The old man sleeps on an old car seat placed under a makeshift shade. He is a household name among vendors and people from the surrounding community. But many wish his relatives could come and take him home. They feel the man has suffered enough.

“It’s not easy for such an old man to be staying in the open. His relatives or children must come and take him. The man needs to rest,” says one homeless man, Nhamo Gwenzi. “We have been staying with him for more than 20 years, he is a good man,” he says.

“He used to be a strong man, but to imagine he now lives on bread crumbs, and leftovers thrown away by passers-by, it breaks my heart,” he adds with visibly teary eyes.

Sekuru Sigauke is not the only elderly person in this predicament, many lost their pension value due to the inflationary environment that prevailed in Zimbabwe over the last two decades.

While government provides free health services to senior citizens, State-provided medical services do not cover some medical conditions. Some with chronic illnesses may need services that are found outside the country and travelling to countries like India and South Africa, a pipe dream for people like Sekuru Sigauke.

Insurance and Pensions Commission (Ipec) commissioner Grace Muradzikwa says 80% of pensioners in Zimbabwe do not have medical cover, threatening assurance of good health in the elderly population.

With the country’s health institutions overwhelmed and dysfunctional due to poor governance, the elderly are so much vulnerable. This is due to the fact that “medical cover is normally provided during one’s working life as part of conditions of service, where the employer contributes a major portion or all of the medical aid premiums”.

Explains Muradzikwa: “Once this employer-employee relationship terminates at retirement, the employer may be unwilling to continue assuming this obligation.”

The Justice George Smith report published in March 2017 after an inquiry into the conversion of insurance and pension values from Zimbabwean dollars to United States dollars, after huge losses of value due to the hyperinflation, recommended that those who lost the value of their pension be compensated.
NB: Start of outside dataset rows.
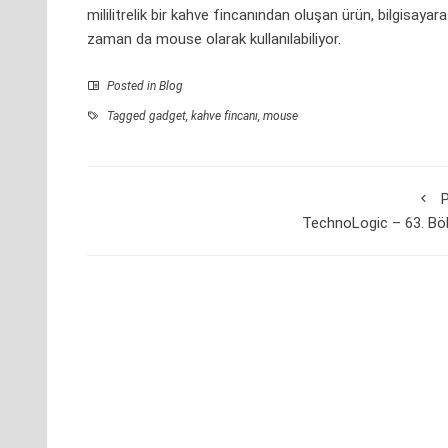
mililitrelik bir kahve fincanından oluşan ürün, bilgisayar
zaman da mouse olarak kullanılabiliyor.
Posted in
Blog
Tagged
gadget
,
kahve fincanı
,
mouse
P
TechnoLogic – 63. Bö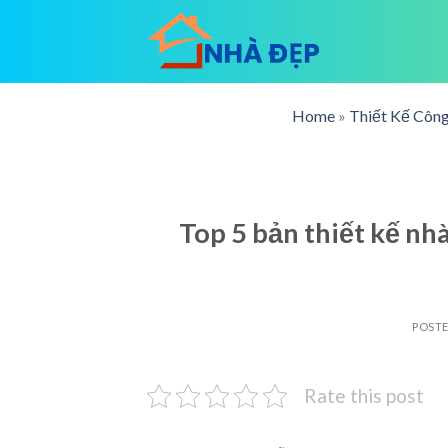
Skip
to
content
Home
»
Thiết Kế Công
Top 5 bản thiết kế nhà
POST
Rate this post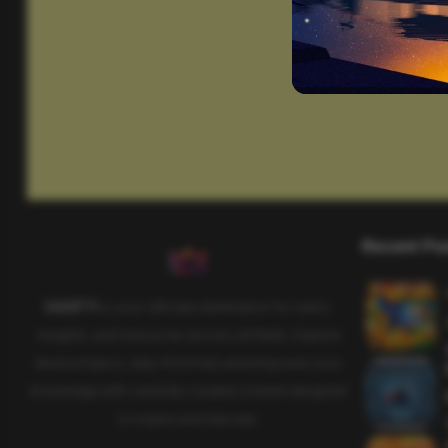
Recent Po
SAHIFTI
is your ultimate destination for news,
insights, and resources across all fields. Explore
diverse topics, stay informed, and empower your
knowledge with carefully curated content designed
to inspire and educate.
Compensation is to be based on assets that survived hyperinflation, giving pensioners and the affected reasonable benefit expectation. But to date, not much has been done and this is the reason why people like Sekuru Sigauke remain in that state.

Major findings from the report revealed that the government, insurance companies and the insurance regulatory body were responsible for the loss of value of pensions and insurance policies during that period.
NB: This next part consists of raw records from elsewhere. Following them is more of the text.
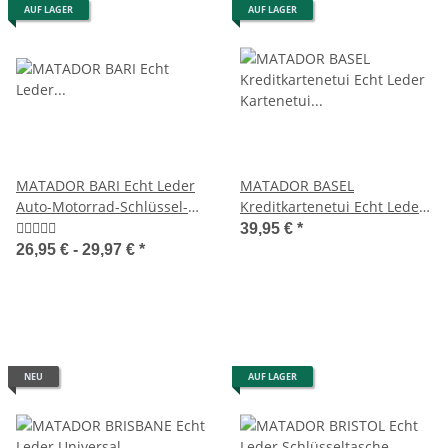
AUF LAGER
AUF LAGER
MATADOR BARI Echt Leder
MATADOR BASEL
Auto-Motorrad-Schlüssel-
Kreditkartenetui Echt Leder
Tasche-Etui
Kartenetui Münzfach RFID
39,95 €
*
26,95 € -
29,97 €
*
NEU
AUF LAGER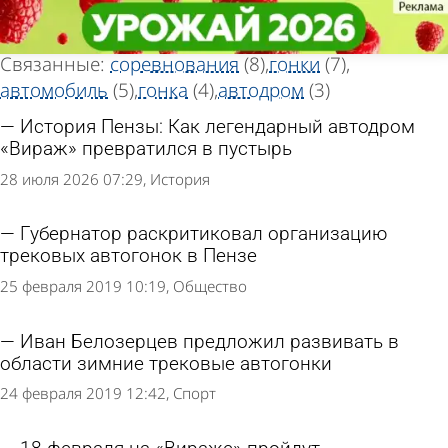
Тег новостей
Тег новостей
«Вираж»
«Вираж»
Всего найдено 17 новостей
Связанные:
соревнования
(8)
гонки
(7)
автомобиль
(5)
гонка
(4)
автодром
(3)
История Пензы: Как легендарный автодром
«Вираж» превратился в пустырь
28 июля 2026 07:29
История
Губернатор раскритиковал организацию
трековых автогонок в Пензе
25 февраля 2019 10:19
Общество
Иван Белозерцев предложил развивать в
области зимние трековые автогонки
24 февраля 2019 12:42
Спорт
Government’s mismanagement of the economy contributed 21%, the absence of a regulatory body 43%, and the predatory behaviour of the insurance industry 36%.

If the insurance companies remain steadfast, the issue is likely to die a natural death, especially in the case of Sekuru Sigauke, who doesn’t have any form of identification, and has blurred memory insofar as pension and insurance issues are concerned.

And with insurance companies saying they lost all records, as the Justice Smith report revealed, pensioners are bound to be on the receiving end. Many will never know when the insurance giants in Zimbabwe will own up and repay those who were affected.

Public Service, Labour and Social Welfare minister Paul Mavima says government has a programme to take people off the streets and put them in government institutions dotted across the country.

For people like Sekuru Sigauke, Mavima says his ministry is in the process of transferring responsibility from Public Service, Labour and Social Welfare minister to the Home Affairs ministry, which is supposed to make sure the homeless are placed in government institutions. As the world changes, extraordinary developments in technology, medicine and public hygiene over the last 100 years have resulted in an increasing number of people living longer than ever before, with better health and the prospect of a more active life long into old age.

This calls for governments to prepare and include the elderly in the development process. One of the strongest features of the United Nations Sustainable Development Goals is that older people should be part of the development process. Thus Zimbabwe has to revise its social policies to accommodate the elderly.